== Work item ==
Retype exactly the lines that run from the line with "- [mahjong](https://github.com/koikirin/koishi-plugin-mahjong)" to the final line of the entries, keeping both ends and nothing else.

== Data provided ==
┄┄┄┄┄┄┄┄┄┄

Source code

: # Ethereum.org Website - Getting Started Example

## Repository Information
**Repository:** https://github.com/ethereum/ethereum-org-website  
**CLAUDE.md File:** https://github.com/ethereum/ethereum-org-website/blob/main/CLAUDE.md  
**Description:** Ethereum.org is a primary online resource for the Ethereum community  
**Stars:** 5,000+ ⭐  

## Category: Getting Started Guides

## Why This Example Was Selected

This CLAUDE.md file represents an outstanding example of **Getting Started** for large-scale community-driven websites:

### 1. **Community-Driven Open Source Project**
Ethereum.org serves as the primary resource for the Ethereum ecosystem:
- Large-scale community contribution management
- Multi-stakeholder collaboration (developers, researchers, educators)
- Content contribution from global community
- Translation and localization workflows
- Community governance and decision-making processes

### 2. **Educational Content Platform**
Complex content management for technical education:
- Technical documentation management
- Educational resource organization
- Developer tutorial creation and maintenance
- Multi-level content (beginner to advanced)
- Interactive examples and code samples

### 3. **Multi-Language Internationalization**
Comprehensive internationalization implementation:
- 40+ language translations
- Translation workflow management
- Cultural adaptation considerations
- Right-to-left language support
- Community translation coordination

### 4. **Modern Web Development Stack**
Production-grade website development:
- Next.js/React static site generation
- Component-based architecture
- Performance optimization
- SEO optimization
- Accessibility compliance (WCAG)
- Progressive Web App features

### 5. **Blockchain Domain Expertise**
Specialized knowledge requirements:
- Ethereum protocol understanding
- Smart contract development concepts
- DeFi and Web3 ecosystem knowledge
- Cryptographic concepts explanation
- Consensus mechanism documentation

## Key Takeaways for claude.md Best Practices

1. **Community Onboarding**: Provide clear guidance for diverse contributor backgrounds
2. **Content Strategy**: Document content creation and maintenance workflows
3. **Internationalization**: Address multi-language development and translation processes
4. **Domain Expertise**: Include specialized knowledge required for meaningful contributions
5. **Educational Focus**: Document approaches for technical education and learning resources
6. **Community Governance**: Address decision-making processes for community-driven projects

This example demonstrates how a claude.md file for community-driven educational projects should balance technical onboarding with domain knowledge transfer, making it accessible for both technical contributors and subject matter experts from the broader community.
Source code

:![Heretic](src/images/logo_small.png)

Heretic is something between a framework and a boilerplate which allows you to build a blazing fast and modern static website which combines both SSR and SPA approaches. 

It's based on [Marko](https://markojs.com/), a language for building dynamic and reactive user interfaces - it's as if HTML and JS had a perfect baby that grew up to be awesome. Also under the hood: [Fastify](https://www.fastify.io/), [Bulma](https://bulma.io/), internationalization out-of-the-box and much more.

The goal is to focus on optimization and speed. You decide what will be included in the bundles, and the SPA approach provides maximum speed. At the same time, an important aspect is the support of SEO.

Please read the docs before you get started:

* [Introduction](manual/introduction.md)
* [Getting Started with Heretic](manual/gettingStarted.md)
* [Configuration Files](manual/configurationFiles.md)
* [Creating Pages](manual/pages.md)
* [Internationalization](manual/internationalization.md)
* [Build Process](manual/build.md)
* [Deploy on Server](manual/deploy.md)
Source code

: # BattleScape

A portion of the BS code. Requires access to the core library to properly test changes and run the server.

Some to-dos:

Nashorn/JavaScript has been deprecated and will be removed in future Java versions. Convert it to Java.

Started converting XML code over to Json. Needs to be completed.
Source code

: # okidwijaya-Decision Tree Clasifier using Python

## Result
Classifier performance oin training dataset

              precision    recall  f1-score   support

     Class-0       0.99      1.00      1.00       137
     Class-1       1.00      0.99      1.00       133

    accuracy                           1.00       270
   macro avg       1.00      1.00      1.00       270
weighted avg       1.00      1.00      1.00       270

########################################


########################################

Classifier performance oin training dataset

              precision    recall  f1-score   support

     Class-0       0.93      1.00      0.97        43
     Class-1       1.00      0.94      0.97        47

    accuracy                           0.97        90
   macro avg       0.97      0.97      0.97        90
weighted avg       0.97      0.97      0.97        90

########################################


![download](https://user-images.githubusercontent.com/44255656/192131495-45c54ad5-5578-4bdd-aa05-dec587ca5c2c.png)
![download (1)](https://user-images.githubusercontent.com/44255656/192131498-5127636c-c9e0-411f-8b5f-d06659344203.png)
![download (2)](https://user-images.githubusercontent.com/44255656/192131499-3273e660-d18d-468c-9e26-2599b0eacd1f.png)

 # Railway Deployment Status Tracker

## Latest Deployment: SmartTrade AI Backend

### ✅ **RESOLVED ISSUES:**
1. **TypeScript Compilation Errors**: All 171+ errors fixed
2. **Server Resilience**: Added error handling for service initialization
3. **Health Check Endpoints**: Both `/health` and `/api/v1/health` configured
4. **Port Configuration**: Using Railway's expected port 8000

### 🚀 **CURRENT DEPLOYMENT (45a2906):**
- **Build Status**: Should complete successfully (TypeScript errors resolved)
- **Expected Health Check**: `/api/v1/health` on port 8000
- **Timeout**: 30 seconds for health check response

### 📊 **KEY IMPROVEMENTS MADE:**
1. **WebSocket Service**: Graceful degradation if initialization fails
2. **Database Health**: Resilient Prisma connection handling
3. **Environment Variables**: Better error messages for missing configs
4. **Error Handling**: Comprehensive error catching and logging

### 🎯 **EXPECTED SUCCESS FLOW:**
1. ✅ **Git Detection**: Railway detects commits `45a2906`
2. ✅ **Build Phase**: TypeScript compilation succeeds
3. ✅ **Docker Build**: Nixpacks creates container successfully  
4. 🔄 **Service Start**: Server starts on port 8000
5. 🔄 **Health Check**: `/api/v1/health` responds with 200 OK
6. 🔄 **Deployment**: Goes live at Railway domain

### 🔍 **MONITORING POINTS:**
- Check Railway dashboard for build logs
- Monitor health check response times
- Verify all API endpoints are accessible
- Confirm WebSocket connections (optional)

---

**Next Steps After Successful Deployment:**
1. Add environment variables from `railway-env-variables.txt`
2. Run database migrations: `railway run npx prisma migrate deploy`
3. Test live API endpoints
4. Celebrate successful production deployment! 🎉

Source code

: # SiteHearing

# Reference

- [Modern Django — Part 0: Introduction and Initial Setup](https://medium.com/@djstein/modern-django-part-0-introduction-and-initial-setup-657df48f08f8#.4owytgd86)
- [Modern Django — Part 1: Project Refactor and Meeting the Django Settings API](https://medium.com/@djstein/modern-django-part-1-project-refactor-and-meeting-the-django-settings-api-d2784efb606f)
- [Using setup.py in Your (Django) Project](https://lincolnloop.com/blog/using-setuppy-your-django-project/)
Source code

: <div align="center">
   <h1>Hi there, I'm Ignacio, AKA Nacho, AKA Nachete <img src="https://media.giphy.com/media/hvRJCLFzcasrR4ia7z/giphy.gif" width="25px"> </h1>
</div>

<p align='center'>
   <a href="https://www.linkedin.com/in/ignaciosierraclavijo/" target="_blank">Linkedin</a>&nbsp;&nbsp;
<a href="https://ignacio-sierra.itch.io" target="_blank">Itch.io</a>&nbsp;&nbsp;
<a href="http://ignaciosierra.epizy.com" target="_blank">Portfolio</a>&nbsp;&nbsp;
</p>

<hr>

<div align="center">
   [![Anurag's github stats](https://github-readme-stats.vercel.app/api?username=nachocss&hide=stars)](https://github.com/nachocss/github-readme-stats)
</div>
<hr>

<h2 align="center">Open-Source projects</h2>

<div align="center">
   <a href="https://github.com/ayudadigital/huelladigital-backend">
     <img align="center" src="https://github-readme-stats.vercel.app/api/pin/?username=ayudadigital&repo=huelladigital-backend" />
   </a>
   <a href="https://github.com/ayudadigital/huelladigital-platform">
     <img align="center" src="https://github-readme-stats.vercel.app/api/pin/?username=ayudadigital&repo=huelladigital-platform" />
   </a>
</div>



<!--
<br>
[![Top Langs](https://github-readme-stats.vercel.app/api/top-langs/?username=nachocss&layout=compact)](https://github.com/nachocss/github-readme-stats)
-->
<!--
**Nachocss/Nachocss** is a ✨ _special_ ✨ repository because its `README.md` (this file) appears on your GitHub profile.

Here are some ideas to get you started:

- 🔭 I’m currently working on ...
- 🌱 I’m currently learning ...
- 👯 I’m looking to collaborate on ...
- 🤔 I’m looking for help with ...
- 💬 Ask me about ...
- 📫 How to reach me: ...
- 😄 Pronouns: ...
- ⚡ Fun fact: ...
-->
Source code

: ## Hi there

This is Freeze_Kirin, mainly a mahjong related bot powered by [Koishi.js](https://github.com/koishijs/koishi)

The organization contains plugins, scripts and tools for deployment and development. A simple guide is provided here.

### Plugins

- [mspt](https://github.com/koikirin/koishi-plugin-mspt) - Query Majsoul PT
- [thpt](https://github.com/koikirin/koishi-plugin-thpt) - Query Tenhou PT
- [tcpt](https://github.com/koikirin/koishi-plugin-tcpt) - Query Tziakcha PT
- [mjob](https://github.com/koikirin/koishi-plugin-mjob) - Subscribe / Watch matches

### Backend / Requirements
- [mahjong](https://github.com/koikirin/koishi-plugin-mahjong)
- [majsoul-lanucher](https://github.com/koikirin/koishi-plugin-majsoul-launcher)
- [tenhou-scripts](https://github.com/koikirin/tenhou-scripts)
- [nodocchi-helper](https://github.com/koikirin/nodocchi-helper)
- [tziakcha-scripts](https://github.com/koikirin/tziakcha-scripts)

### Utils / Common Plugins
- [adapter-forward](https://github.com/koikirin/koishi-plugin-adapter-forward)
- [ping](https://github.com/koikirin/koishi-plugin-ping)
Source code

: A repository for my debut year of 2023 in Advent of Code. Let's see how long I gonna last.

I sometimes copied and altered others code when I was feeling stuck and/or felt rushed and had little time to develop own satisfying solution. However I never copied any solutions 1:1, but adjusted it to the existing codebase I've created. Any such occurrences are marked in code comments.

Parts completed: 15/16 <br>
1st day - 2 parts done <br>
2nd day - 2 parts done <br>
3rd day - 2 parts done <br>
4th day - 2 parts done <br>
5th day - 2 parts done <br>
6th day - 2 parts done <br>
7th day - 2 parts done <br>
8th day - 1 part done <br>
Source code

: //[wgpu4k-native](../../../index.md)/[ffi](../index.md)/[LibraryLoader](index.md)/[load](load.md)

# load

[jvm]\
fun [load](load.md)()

┄┄┄┄┄┄┄┄┄┄

== Written solution ==
- [mahjong](https://github.com/koikirin/koishi-plugin-mahjong)
- [majsoul-lanucher](https://github.com/koikirin/koishi-plugin-majsoul-launcher)
- [tenhou-scripts](https://github.com/koikirin/tenhou-scripts)
- [nodocchi-helper](https://github.com/koikirin/nodocchi-helper)
- [tziakcha-scripts](https://github.com/koikirin/tziakcha-scripts)

### Utils / Common Plugins
- [adapter-forward](https://github.com/koikirin/koishi-plugin-adapter-forward)
- [ping](https://github.com/koikirin/koishi-plugin-ping)
Source code

: A repository for my debut year of 2023 in Advent of Code. Let's see how long I gonna last.

I sometimes copied and altered others code when I was feeling stuck and/or felt rushed and had little time to develop own satisfying solution. However I never copied any solutions 1:1, but adjusted it to the existing codebase I've created. Any such occurrences are marked in code comments.

Parts completed: 15/16 <br>
1st day - 2 parts done <br>
2nd day - 2 parts done <br>
3rd day - 2 parts done <br>
4th day - 2 parts done <br>
5th day - 2 parts done <br>
6th day - 2 parts done <br>
7th day - 2 parts done <br>
8th day - 1 part done <br>
Source code

: //[wgpu4k-native](../../../index.md)/[ffi](../index.md)/[LibraryLoader](index.md)/[load](load.md)

# load

[jvm]\
fun [load](load.md)()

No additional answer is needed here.